Homélie du père Rabel sur l’Evangile de Saint Marc (10, 17-30) du dimanche 14/10/2018.

C’est l’invitation lancée, dans l’évangile de ce dimanche, à l’homme riche. Bien sûr, appel lancé à chacun de nous. Et, justement, c’est cet appel de Jésus auquel nous devons répondre, en ce ‘dimanche autrement’, où nous sommes invités à ‘dessiner la paroisse de Sèvres’.

Mais, attention ! C’est bien d’une réponse dont il s’agit, une réponse à une invitation que nous devons donner. Il s’agit bien de ‘dessiner notre paroisse’, selon le projet que Dieu a sur elle, a sur nous.
Sinon, nous risquerions de tomber entre les mains d’un des ‘deux ennemis subtils de la sainteté’, ainsi que les nomme le pape François dans son exhortation ‘La joie et l’allégresse’ : le pélagianisme.

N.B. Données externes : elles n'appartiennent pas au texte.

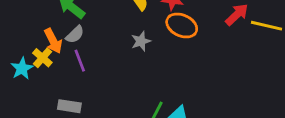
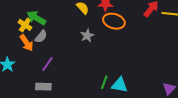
yellow cross: (42, 58) -> (25, 25), moved
purple line: (80, 61) -> (47, 64), moved, turned 63

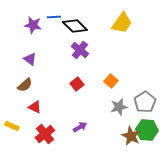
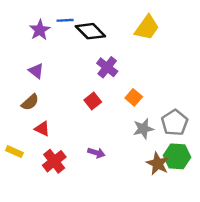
purple star: (33, 25) -> (40, 30), turned 30
purple cross: (80, 50) -> (107, 67), moved
purple arrow: (80, 127) -> (96, 153), turned 48

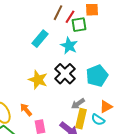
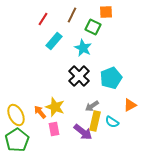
red line: (70, 17) -> (43, 19), moved
green square: (79, 25) -> (93, 27), turned 35
yellow star: (38, 80) -> (55, 107), moved
orange triangle: (106, 107) -> (130, 105), moved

C’est-à-dire cette première place donnée, non à la grâce, mais à la volonté humaine et à l’effort personnel. Dans l’exhortation ‘La joie de l’Evangile’, le pape ne nous affirmait-il pas : ‘Le principe du primat de la grâce doit être un phare qui illumine constamment nos réflexions sur l’évangélisation’ (§ 112) ?
Il ne s’agit donc pas, ce 14 octobre, et par la suite, de vouloir bâtir un ‘programme’, si mirifique soit-il, mais bien d’écouter ce que nous dit l’Esprit et d’y répondre de tout notre coeur.

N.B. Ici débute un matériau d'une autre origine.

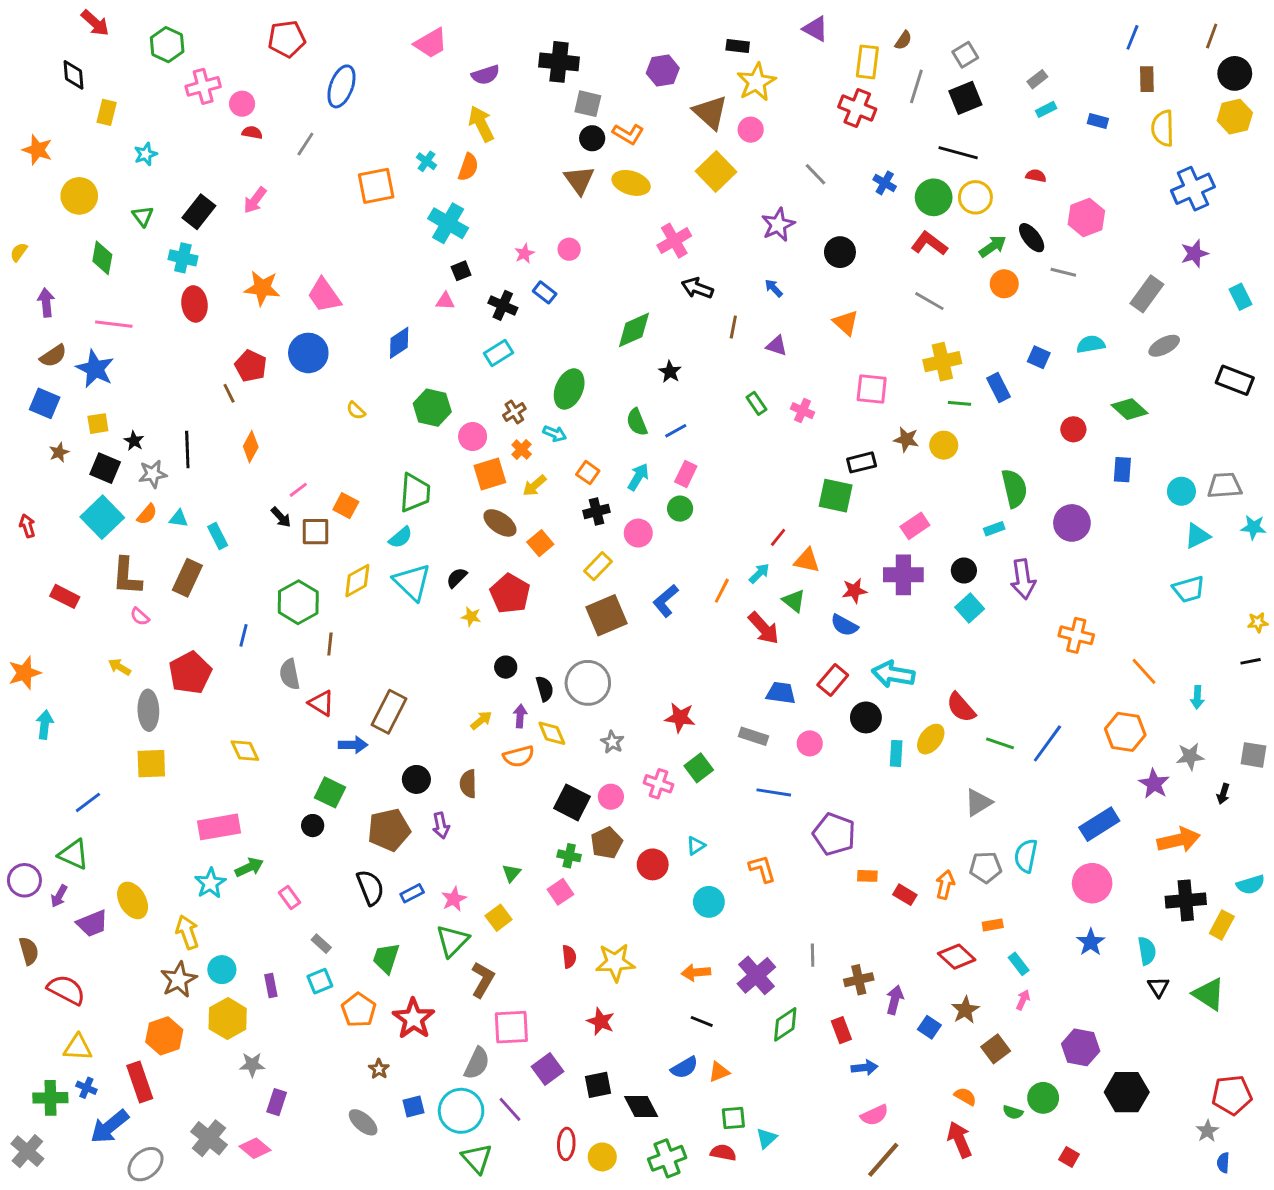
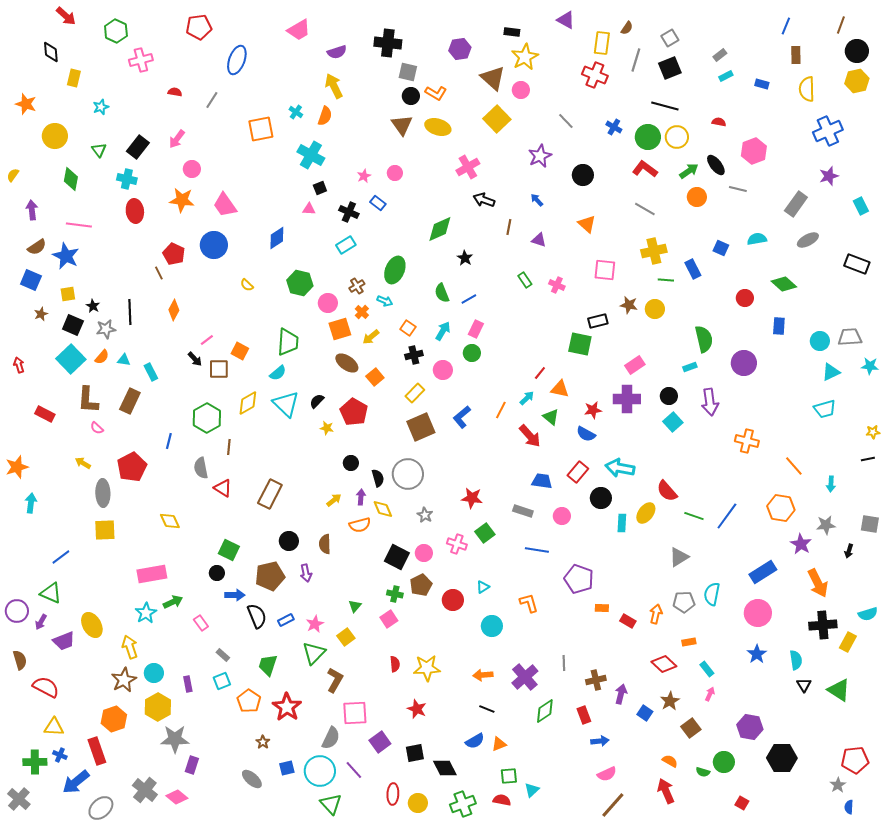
pink circle: (242, 104) -> (192, 169), moved
blue arrow: (353, 745) -> (235, 595), moved
orange arrow: (1179, 840) -> (818, 583), turned 76
gray star: (252, 1065) -> (175, 739), size x1.6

Et ce n’est certes pas une coïncidence si une adoration mensuelle, en soirée, s’est mise en place jeudi dernier, à l’initiative de quelques jeunes couples (*) : il s’agit d’abord de se mettre devant le Seigneur pour lui demander : ‘Que veux tu que je fasse ?’.
Finalement, qui nous sollicite en nous disant : ‘S’il te plaît, dessine-moi ta paroisse’ ? C’est, bien entendu, le Seigneur lui-même, Son Esprit-Saint, qui relaie l’invitation du Saint-Père à devenir des ‘disciples-missionnaires’.
Allons-nous, comme l’homme riche, devenir ‘tout triste’ et nous en aller — c’est-à-dire revenir à nos ‘bonnes vieilles habitudes’ — ou bien, comme Pierre, dire à Jésus : ‘Voici que nous avons tout quitté pour Te suivre’ ?
Cette réponse enthousiaste (c’est-à-dire remplie de Dieu), nous ne pourrons la donner que si, ensemble, nous sommes à l’écoute de l’Esprit et si, ensemble, nous accueillons un nouveau souffle missionnaire ‘à cause de Jésus et de l’Évangile’, comme le souligne l’évangile de ce dimanche.